On the last Friday of May, we hosted the first edition of our ongoing webinar series KG Connects, “How to Encourage Better Choices in Your Team.” Van Tucker, COO of LaunchTN, joined us to discuss how business cultures founded on trust and radical candor are far better at achieving business goals.
She provided guidance on how to establish a culture that provides an optimal working environment for all team members – whether in the office or working remotely – and launches business success into hyperdrive.
As COO, Van’s job is to remove obstacles preventing her team from doing their jobs best.
COVID-19 made this even tougher. The whole organization had to change course to help state government and startups respond appropriately. Like many, they also onboarded new employees while working from home.
Even with the pandemic disruption, their organization is thriving. Team members are even happier and more productive.
Why?
Before sh*t hit the fan, the whole team defined and fully bought into a cohesive and transparent company culture.
Tuckman’s Team Development Model
Developing a workplace culture that drives results isn’t easy. It requires understanding what an optimal culture looks like and what to do to do to get there.
This is where Tuckman’s Team Development Model becomes highly useful. All organizations go through it, and while some only “Form” and fail, others quickly become “Performers”. For most, it requires careful attention and commitment to master.
In order to move up the maturity ladder, organizations need to actively cultivate their culture and engage the full organization.
- Start with team surveys to establish baseline – find perceptions of salary, benefits, and most important cultural and organizational attributes and deficiencies. These could include low mutual trust, a sense of disempowerment among junior teams, or communications and transparency gaps.
- Use the Meyers-Briggs Type Indicator (MBTI) and/or Strength Finder tests to better understand your own personality and communication preferences, and those of others on your team.
- Use the combined findings to ensure your organization leverages each team member’s strengths in the right positions to eliminate those barriers to productivity, job satisfaction and organizational success.
- Create a safe environment to address sensitive issues like trust, empowerment, and transparency.
Conflict Resolution
To do this, it’s critical to provide structure and opportunity for healthy disagreements to take place and for constructive conversation to take place. Host a weekly huddle and include time for a process check. Concerns can be raised on a scale of 1 to 10 when it becomes a pinch point for them.
When a team member surfaces a conflict, they take on ownership to understand the other person’s perspective and see it through to resolution. Team members who have fully bought into a Performing company culture will strive to work outside of their preferences to the benefit of the team.
Radical Candor
The only way to achieve this is to get good at having hard conversations. Telling and finding truth and moving forward cohesively requires a culture of transparency and trust. It creates an environment for people to be themselves and work together. Critically, it also enables everyone to openly and amicably resolves conflict, regardless of their personality.
This is what Kim Scott calls “radical candor”. To do it well requires clear guidelines to help facilitate it.
When and why to have a candid discussion
- When you observe a behavior or action that could have a potential negative impact on the wellbeing/culture and productivity of a teammate, the team, or the company
- If a colleague lacks self-awareness and you would like to help them be their best self
- To avoid feelings/situations ending up as gossip and hurting our culture.
How to have a candid discussion
The goal of a candid conversation is to understand each other, not to reach consensus.

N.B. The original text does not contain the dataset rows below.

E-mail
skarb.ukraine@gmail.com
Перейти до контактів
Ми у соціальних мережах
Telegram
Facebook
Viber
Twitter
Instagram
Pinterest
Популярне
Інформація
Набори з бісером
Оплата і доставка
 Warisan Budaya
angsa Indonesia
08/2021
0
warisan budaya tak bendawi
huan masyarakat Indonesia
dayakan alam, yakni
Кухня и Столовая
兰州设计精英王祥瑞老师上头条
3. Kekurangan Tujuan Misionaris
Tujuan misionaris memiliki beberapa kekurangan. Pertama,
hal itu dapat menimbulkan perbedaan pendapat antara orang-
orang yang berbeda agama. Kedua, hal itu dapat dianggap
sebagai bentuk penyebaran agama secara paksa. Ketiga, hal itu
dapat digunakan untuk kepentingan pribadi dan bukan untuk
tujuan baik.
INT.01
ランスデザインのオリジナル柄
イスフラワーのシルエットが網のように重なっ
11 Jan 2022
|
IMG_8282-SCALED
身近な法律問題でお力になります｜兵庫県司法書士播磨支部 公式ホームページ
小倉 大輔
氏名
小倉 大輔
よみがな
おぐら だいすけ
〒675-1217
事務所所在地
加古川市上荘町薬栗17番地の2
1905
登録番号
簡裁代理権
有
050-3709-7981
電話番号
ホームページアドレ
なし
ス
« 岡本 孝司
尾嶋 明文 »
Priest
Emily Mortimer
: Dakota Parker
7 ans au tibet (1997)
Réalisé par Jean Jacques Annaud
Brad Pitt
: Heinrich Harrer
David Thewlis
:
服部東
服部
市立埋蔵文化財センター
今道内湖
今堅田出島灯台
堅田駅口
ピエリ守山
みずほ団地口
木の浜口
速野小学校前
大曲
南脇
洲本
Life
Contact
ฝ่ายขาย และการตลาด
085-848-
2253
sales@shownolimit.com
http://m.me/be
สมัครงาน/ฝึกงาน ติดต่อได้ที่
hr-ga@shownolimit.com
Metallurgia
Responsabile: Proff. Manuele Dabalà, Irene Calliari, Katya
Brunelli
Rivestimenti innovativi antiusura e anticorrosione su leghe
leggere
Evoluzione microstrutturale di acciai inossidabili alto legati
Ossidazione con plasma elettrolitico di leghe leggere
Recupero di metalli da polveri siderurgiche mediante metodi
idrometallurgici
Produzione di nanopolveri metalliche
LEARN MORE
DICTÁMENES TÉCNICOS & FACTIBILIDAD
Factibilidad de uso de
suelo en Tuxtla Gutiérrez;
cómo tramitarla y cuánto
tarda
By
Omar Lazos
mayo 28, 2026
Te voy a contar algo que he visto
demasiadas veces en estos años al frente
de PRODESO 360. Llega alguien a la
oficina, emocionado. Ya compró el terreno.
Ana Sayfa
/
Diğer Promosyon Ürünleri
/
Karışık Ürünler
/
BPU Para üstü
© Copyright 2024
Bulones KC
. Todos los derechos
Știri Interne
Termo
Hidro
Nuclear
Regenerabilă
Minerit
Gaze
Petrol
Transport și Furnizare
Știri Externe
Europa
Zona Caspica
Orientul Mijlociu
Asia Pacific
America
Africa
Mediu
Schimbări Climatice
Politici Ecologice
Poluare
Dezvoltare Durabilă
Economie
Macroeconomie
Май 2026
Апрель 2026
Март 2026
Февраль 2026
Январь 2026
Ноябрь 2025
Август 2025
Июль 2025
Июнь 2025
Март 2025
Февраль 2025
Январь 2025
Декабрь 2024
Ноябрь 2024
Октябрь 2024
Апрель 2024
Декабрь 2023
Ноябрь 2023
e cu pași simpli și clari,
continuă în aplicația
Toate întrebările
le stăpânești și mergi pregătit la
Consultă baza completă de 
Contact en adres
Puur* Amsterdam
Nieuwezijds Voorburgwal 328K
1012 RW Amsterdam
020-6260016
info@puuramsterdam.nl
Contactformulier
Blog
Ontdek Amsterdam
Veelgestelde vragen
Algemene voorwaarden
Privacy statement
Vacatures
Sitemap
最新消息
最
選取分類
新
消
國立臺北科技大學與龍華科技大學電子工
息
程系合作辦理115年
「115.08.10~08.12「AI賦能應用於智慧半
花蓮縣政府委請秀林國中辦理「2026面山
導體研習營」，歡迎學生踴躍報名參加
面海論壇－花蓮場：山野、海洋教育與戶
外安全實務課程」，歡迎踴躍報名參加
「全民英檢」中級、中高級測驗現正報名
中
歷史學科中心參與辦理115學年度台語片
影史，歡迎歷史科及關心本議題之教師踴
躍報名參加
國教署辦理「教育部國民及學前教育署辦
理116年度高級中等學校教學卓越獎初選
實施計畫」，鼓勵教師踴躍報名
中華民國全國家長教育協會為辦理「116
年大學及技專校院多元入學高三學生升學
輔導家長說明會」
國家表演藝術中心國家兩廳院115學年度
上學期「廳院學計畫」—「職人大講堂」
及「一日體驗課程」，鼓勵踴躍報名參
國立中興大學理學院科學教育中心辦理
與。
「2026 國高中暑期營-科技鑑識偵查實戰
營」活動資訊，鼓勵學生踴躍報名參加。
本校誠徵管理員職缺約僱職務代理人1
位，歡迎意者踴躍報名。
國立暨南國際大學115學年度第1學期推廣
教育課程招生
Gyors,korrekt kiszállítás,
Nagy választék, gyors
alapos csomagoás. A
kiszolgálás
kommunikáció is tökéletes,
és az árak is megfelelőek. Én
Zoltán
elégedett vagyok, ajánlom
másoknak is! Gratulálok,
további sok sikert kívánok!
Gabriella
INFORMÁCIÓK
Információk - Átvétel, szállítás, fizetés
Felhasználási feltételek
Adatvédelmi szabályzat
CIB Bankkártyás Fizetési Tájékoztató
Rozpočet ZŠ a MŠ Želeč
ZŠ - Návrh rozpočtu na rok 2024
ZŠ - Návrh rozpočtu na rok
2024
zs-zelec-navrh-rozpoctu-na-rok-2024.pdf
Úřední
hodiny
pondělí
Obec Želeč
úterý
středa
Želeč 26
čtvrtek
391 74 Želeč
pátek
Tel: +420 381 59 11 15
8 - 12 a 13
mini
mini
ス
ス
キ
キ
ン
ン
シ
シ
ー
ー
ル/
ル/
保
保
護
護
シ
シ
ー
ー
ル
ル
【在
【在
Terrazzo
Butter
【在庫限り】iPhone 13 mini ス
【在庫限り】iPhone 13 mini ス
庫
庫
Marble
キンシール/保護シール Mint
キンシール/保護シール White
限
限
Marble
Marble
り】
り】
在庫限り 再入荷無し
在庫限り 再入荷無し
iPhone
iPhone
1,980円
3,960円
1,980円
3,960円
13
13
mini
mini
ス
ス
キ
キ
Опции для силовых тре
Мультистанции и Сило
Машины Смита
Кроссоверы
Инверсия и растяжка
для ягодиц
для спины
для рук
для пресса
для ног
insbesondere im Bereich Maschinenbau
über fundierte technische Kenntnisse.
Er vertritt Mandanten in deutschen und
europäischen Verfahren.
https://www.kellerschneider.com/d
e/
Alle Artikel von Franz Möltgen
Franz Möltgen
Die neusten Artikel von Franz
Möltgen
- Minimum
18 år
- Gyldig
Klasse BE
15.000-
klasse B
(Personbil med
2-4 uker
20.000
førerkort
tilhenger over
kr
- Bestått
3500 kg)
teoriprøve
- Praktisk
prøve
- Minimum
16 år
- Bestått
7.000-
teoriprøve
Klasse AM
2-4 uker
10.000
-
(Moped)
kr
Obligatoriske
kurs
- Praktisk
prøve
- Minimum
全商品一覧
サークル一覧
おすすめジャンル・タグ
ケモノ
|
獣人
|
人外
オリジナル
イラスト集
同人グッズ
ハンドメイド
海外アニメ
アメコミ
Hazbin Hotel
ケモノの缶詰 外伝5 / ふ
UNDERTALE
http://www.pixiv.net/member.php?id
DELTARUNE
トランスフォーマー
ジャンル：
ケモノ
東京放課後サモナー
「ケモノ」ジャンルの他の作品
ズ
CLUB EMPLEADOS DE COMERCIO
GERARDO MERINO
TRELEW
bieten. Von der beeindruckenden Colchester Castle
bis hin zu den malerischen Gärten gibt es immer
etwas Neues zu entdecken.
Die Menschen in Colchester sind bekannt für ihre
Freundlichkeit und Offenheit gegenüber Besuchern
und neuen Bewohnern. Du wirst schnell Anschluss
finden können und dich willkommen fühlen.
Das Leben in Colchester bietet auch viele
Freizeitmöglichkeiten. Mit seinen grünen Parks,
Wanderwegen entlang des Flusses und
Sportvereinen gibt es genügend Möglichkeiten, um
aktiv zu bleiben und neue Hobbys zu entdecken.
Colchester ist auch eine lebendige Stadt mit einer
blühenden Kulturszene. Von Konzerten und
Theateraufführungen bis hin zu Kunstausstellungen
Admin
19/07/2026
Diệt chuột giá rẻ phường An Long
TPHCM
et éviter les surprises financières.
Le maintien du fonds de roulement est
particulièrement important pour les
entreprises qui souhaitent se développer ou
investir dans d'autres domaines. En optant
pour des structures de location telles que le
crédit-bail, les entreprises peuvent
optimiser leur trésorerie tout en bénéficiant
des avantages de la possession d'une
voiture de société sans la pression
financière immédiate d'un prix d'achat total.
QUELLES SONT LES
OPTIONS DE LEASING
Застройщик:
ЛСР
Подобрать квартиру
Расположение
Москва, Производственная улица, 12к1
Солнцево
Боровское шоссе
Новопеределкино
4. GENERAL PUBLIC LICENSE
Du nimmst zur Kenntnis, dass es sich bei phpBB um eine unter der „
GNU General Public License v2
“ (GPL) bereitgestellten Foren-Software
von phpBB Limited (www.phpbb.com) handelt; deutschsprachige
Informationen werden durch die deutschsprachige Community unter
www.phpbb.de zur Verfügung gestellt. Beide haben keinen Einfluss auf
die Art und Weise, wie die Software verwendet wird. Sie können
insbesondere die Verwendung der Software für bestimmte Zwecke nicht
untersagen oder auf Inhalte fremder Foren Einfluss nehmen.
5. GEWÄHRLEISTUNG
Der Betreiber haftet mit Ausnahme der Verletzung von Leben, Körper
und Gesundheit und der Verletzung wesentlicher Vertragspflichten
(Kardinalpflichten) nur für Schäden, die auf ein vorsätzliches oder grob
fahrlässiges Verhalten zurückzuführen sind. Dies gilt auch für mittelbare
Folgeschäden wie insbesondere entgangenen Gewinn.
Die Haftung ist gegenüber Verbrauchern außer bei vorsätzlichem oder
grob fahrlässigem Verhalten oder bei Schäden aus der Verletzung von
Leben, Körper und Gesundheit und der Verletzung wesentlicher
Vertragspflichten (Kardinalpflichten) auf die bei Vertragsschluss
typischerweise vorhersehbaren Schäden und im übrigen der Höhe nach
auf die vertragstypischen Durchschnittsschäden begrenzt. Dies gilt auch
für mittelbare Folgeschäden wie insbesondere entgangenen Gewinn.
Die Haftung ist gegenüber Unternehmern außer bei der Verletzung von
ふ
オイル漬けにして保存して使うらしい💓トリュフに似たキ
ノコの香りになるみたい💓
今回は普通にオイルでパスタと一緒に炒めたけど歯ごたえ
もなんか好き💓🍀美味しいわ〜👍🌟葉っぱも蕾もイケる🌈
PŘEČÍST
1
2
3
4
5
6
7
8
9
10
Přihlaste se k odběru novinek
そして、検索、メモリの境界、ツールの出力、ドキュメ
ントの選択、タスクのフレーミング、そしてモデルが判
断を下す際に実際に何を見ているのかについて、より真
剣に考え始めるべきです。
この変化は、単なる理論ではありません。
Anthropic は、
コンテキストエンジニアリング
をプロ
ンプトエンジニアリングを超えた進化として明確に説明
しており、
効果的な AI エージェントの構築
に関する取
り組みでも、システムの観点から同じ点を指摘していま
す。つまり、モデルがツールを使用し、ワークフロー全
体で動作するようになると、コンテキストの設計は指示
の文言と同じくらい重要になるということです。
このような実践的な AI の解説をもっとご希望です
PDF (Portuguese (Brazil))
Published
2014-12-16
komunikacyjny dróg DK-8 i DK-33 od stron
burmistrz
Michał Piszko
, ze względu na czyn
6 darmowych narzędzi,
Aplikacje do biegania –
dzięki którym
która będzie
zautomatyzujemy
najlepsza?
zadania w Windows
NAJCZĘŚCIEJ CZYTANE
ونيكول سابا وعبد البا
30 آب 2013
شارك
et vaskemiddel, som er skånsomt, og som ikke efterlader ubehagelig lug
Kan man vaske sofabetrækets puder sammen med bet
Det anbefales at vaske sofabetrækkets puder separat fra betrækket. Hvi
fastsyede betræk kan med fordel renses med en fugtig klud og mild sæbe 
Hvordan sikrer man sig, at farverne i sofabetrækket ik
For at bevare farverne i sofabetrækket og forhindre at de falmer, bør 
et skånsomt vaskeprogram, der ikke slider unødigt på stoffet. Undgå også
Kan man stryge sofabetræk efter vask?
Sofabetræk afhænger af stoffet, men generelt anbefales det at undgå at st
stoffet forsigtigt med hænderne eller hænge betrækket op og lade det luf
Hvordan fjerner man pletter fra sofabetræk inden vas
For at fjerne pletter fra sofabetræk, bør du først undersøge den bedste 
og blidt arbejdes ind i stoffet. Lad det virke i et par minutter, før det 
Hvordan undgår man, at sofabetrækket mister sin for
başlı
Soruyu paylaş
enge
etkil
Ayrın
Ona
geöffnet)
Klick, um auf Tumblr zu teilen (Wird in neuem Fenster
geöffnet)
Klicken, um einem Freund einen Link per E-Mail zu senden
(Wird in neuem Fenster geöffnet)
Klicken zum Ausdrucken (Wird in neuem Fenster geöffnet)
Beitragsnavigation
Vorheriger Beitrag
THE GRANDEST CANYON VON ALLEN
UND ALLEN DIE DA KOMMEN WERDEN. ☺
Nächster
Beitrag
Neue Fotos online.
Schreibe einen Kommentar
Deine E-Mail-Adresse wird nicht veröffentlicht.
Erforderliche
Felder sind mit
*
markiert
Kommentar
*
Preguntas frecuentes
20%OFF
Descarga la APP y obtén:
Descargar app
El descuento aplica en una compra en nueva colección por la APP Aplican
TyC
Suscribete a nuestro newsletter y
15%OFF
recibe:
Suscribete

Disagreement is okay. It will foster healthy debate and help your company identify truth and deliver optimal outcomes. Importantly, you must also meet face to face. Humanizing the interaction will work wonders.
The intention is to share perspectives, not force actions upon others. Also, recipients should stay open and not take opinions personally. They should take the time to listen and thank the other person for sharing their thoughts even if they disagree
Both parties must:
- Be grateful to the other party for having the discussion
- Listen fully, with the intention to understand
- Be authentic and direct, don’t wear a mask or be evasive
- Be constructive and helpful
The initiating party, especially, must:
- Focus on the behavior, not the person.
- Share examples to back up any claims
- Accept the outcome. Set a goal of understanding each other, not forcing a consensus.
At the end of each candid discussion, rank yourself against these guidelines: How did you do? What can you improve next discussion?
Over time, this process creates an overwhelming sense of team spirit, connection and most importantly, trust. When each member of the team buys in and knows that everyone else is working in the best interest of the organization – not themselves – incredible things can, and will, happen.
Take your team from storming to performing
Check out the full webinar recording for all of Van’s best advice on turning your organization’s culture into its biggest asset.
Culture always eats strategy for breakfast. So, take control of it and reap the rewards.
About LaunchTN
Launch Tennessee is a public-private partnership, guided by a vision of making Tennessee the most startup-friendly state in the nation. Their mission is to empower a high-functioning network of resources focused on core priorities that support Tennessee’s entrepreneurial ecosystem.
Partnering with Entrepreneur Centers in seven regions of the state, LaunchTN creates collaboration among entrepreneurs, the private sector, capital sources, institutions, and government to offer entrepreneurs what they need to succeed and stay in Tennessee to build companies and create jobs.